# Hohe Online Kosten von Creatos?



## sfriedrich (6 November 2007)

Hallo,

habe heute einen Riesen-SChreck bekommen, denn auf meiner Telefonrechnung erscheinen ca. EUR 100,00 Online-Kosten (sonst habe ich immer ca. EUR 10,00. Seit kurzem habe ich einen neuen Call by Call Traif (DUMP NET) eingerichtet, der angeblich 0,2 Cent/Minute kostet. Selbst wenn ich mich bei dem Passwort vertippt habe, was nicht der Fall ist und die KOsten auf 2,45 Cent/Minute hochgehen würden, hätte ich nie die Summe verbraucht. Wer kann mit Tipps geben, wie ich mich am besten verhalte? habe den Betrag von der Telekom erstmal sperren lasse.
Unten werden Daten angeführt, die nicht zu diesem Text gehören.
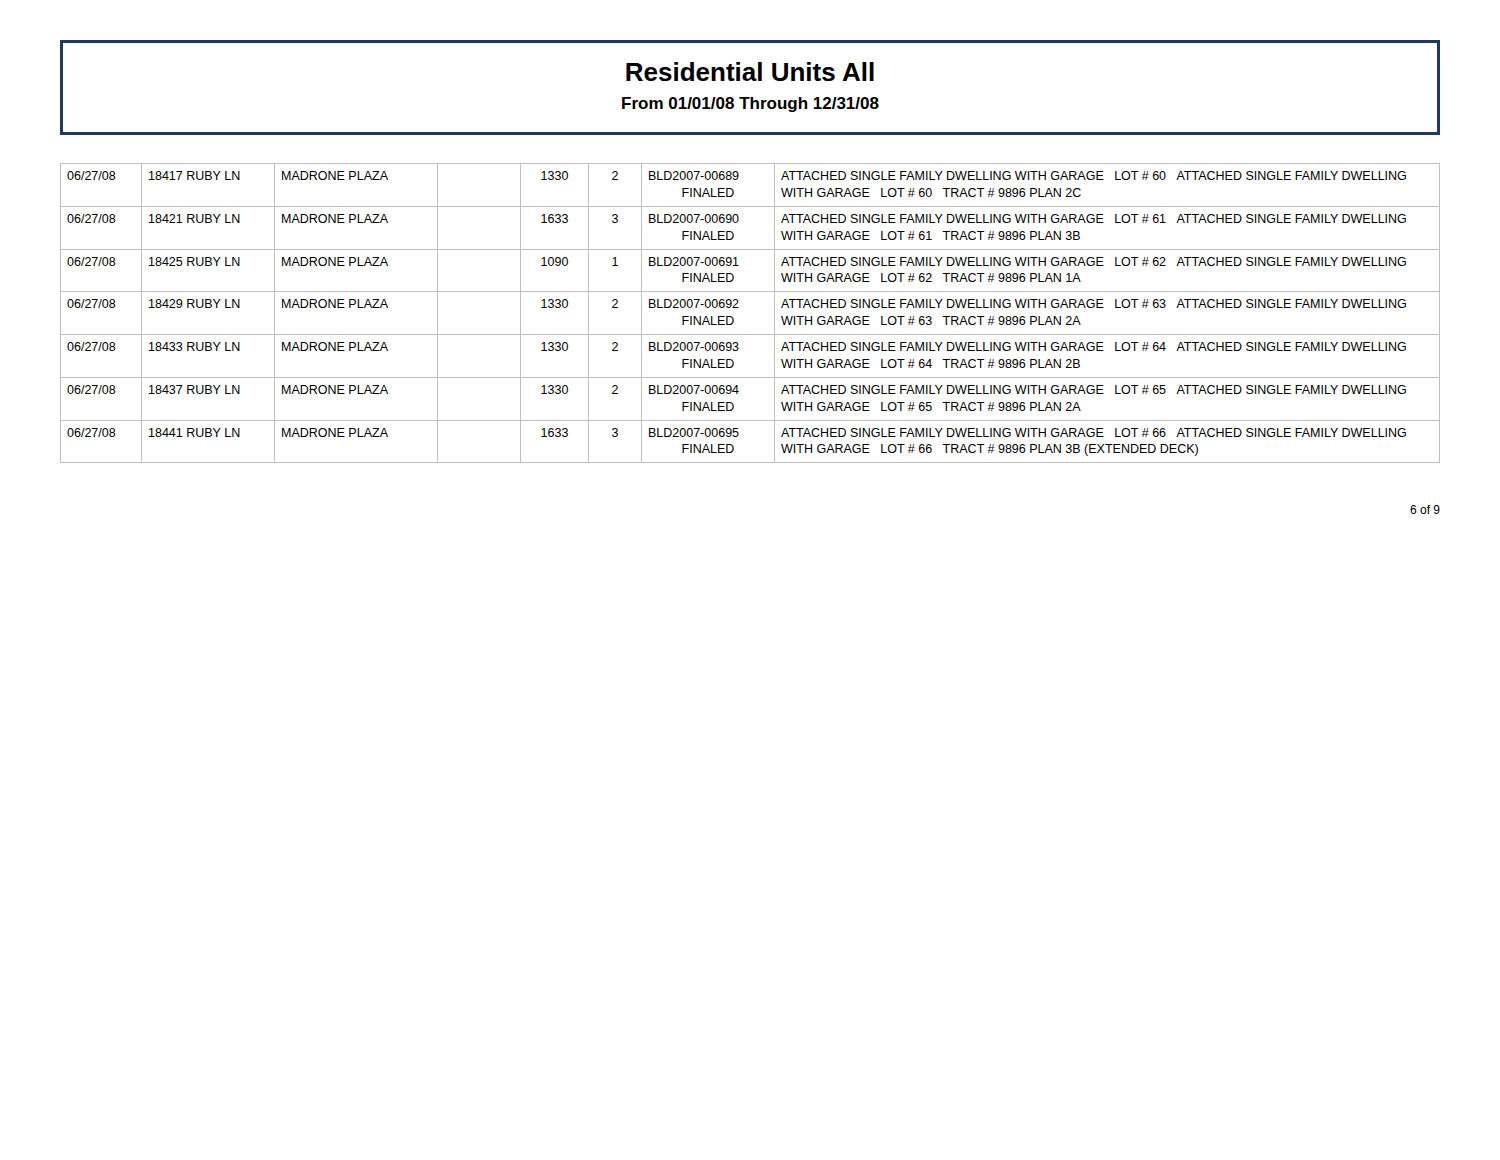Residential Units All
From 01/01/08 Through 12/31/08
| 06/27/08 | 18417 RUBY LN | MADRONE PLAZA | | 1330 | 2 | BLD2007-00689 FINALED | ATTACHED SINGLE FAMILY DWELLING WITH GARAGE LOT # 60 ATTACHED SINGLE FAMILY DWELLING WITH GARAGE LOT # 60 TRACT # 9896 PLAN 2C |
| 06/27/08 | 18421 RUBY LN | MADRONE PLAZA | | 1633 | 3 | BLD2007-00690 FINALED | ATTACHED SINGLE FAMILY DWELLING WITH GARAGE LOT # 61 ATTACHED SINGLE FAMILY DWELLING WITH GARAGE LOT # 61 TRACT # 9896 PLAN 3B |
| 06/27/08 | 18425 RUBY LN | MADRONE PLAZA | | 1090 | 1 | BLD2007-00691 FINALED | ATTACHED SINGLE FAMILY DWELLING WITH GARAGE LOT # 62 ATTACHED SINGLE FAMILY DWELLING WITH GARAGE LOT # 62 TRACT # 9896 PLAN 1A |
| 06/27/08 | 18429 RUBY LN | MADRONE PLAZA | | 1330 | 2 | BLD2007-00692 FINALED | ATTACHED SINGLE FAMILY DWELLING WITH GARAGE LOT # 63 ATTACHED SINGLE FAMILY DWELLING WITH GARAGE LOT # 63 TRACT # 9896 PLAN 2A |
| 06/27/08 | 18433 RUBY LN | MADRONE PLAZA | | 1330 | 2 | BLD2007-00693 FINALED | ATTACHED SINGLE FAMILY DWELLING WITH GARAGE LOT # 64 ATTACHED SINGLE FAMILY DWELLING WITH GARAGE LOT # 64 TRACT # 9896 PLAN 2B |
| 06/27/08 | 18437 RUBY LN | MADRONE PLAZA | | 1330 | 2 | BLD2007-00694 FINALED | ATTACHED SINGLE FAMILY DWELLING WITH GARAGE LOT # 65 ATTACHED SINGLE FAMILY DWELLING WITH GARAGE LOT # 65 TRACT # 9896 PLAN 2A |
| 06/27/08 | 18441 RUBY LN | MADRONE PLAZA | | 1633 | 3 | BLD2007-00695 FINALED | ATTACHED SINGLE FAMILY DWELLING WITH GARAGE LOT # 66 ATTACHED SINGLE FAMILY DWELLING WITH GARAGE LOT # 66 TRACT # 9896 PLAN 3B (EXTENDED DECK) |
6 of 9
Mit der Bitte um Infos!

Gruß
Stephan


----------



## Franziska (6 November 2007)

*AW: Hohe Online Kosten von Creatos?*

was für einen Tarif hast Du denn?
[noparse]http://www.dumpnet.de/[/noparse]

Wenn Du zur falschen Zeit online gehst, kostet es 12,90 Cent.
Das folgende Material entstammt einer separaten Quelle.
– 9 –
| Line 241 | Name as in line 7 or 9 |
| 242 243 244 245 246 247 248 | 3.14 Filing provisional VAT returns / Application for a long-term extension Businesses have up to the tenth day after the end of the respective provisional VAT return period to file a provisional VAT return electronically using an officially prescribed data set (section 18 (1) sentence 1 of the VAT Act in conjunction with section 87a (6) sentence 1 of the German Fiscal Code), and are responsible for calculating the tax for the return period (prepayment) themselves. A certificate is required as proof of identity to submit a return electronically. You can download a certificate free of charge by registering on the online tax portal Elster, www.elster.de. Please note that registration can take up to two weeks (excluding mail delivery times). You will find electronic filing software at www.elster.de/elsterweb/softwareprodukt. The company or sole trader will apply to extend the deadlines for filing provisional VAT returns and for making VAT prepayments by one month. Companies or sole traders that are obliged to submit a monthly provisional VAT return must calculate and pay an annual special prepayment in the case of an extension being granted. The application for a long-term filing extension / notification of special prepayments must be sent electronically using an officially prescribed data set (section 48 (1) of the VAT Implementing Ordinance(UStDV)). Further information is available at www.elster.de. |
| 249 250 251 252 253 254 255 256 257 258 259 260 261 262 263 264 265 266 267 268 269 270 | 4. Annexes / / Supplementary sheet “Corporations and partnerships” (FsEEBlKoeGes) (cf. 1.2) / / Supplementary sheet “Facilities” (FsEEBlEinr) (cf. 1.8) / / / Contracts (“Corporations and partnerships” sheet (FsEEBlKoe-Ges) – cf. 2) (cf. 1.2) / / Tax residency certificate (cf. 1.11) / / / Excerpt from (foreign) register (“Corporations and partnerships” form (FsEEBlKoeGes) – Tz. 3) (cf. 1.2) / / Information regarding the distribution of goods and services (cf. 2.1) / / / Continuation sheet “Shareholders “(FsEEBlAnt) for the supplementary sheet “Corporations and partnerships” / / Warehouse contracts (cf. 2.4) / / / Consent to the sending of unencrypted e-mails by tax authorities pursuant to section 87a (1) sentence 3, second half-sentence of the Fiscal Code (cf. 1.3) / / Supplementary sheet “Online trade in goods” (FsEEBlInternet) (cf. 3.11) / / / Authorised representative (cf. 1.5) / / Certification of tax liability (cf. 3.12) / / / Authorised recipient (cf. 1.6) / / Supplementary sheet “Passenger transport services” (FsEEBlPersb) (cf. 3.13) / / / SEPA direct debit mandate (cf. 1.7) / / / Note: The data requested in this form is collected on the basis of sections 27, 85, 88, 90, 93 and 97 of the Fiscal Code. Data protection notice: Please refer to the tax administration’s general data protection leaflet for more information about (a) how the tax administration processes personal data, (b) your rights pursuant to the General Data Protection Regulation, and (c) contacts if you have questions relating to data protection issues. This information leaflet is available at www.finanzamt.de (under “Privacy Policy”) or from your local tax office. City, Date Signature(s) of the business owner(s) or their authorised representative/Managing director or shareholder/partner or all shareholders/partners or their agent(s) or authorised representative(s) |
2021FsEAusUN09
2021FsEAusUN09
Scheint ein ziemlich windiger Laden zu sein:
http://www.teltarif.de/forum/a-creatos/13-4.html
http://www.surf666.de/tarif-surftimeone.php
http://www.surf666.de/tarif-surftimetwo.php


----------



## sfriedrich (6 November 2007)

*AW: Hohe Online Kosten von Creatos?*

habe bzw. hatte den Traif: [noparse]http://www.dumpnet.de/pages/super07.htm[/noparse]

Habe nicht irgendwas gefunden, was diesen Tarif zweifelhaft erscheint?


----------



## Franziska (6 November 2007)

*AW: Hohe Online Kosten von Creatos?*

Hast Du Einwahlnummer, Benutzername und Kennwort korrekt eingegeben?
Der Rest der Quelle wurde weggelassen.